Even order nonlinear optical processes such as second harmonic generation (SHG) are widely-recognized noninvasive interface-specific probes of buried solid-solid interfaces and exposed surfaces of centrosymmetric materials.1 Si(001) interfaces are among the most important and the simplest for nonlinear optical analysis. Their importance derives from their ubiquitous presence in MOS devices, and from the sensitivity of device performance and nonlinear optical properties to interfacial properties such as microroughness, strain, contamination. Their simplicity derives from the small number of tensor components required to describe the interfacial nonlinear optical response.

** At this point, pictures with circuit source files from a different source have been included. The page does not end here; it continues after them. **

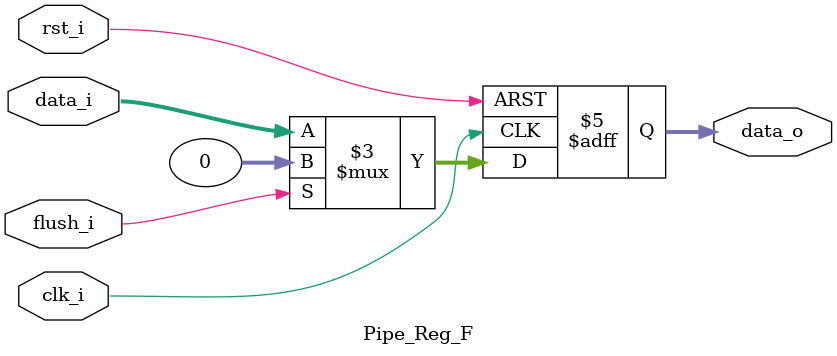
<source format=sv>
module Pipe_Reg_F #(parameter WIDTH=32)(
  clk_i,
  rst_i,
  flush_i,
  data_i,
  data_o
);
//---------------------------------------------------------------------
//        PORTS DECLARATION                             
//---------------------------------------------------------------------
input  logic              clk_i;
input  logic              rst_i;
input  logic            flush_i;
input  logic [WIDTH-1:0] data_i;
output logic [WIDTH-1:0] data_o;

//---------------------------------------------------------------------
//        ALWAYS BLOCK                             
//---------------------------------------------------------------------
always_ff@(posedge clk_i or posedge rst_i)begin
  if(rst_i)data_o <= {WIDTH{1'b0}};
  else if(flush_i)data_o <= {WIDTH{1'b0}};
  else data_o <= data_i;
end

endmodule
</source>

Yet the exceptionally weak interfacial susceptibility c(2)s has strongly inhibited quantitative interface second harmonic spectroscopy of Si(001) interfaces in the past. With state-of-the-art unamplified Ti: sapphire femtosecond lasers, we overcome this barrier by enabling dramatically higher SHG efficiency than with previous laser sources with minimal interface heating.2
Dr. Downer's Femtosecond Spectroscopy Group has developed two applications of interface nonlinear optics with femtosecond lasers as a real-time, noncontact diagnostic of Column IV semiconductor interfaces during processing and growth: a) ex situ SHG to measure angstrom-scale microroughness, metal contamination, and strain at the technologically important Si(001)/SiO2 interface, and directly in MOS device structures. 3,4,5 b) in situ SHG to monitor epitaxial growth rate, precursor adsorption and desorption kinetics during CVD growth of silicon and silicon-germanium films;2,6 There are two over-arching goals to this work: 1) to understand the nonlinear spectroscopy of semiconductors interfaces at the most fundamental level, e.g. to understand physically how and why the SH spectum of silicon is sensitive to hydrogen coverage, doping, strain, microroughness, applied electric fields and other technologically important parameters. Recent observation of fourth harmonic generation at GaAs surfaces7 using a femtosecond source is an exciting breakthrough in fundamental surface nonlinear optics. 2) To develop practical SHG-based interface monitoring instruments and procedures useful to the microelectronics industry. In the latter vein, some of the group's work has received a U.S. Patent.8 This work involves close collaboration with, and partial financial support from, local microelectronics industries such as Advanced Micro Devices, Inc., as well as collaboration with faculty and students from Engineering and Chemistry Departments who participate in the NSF Science & Technology Center for Synthesis, Growth and Analysis of Electronic Materials.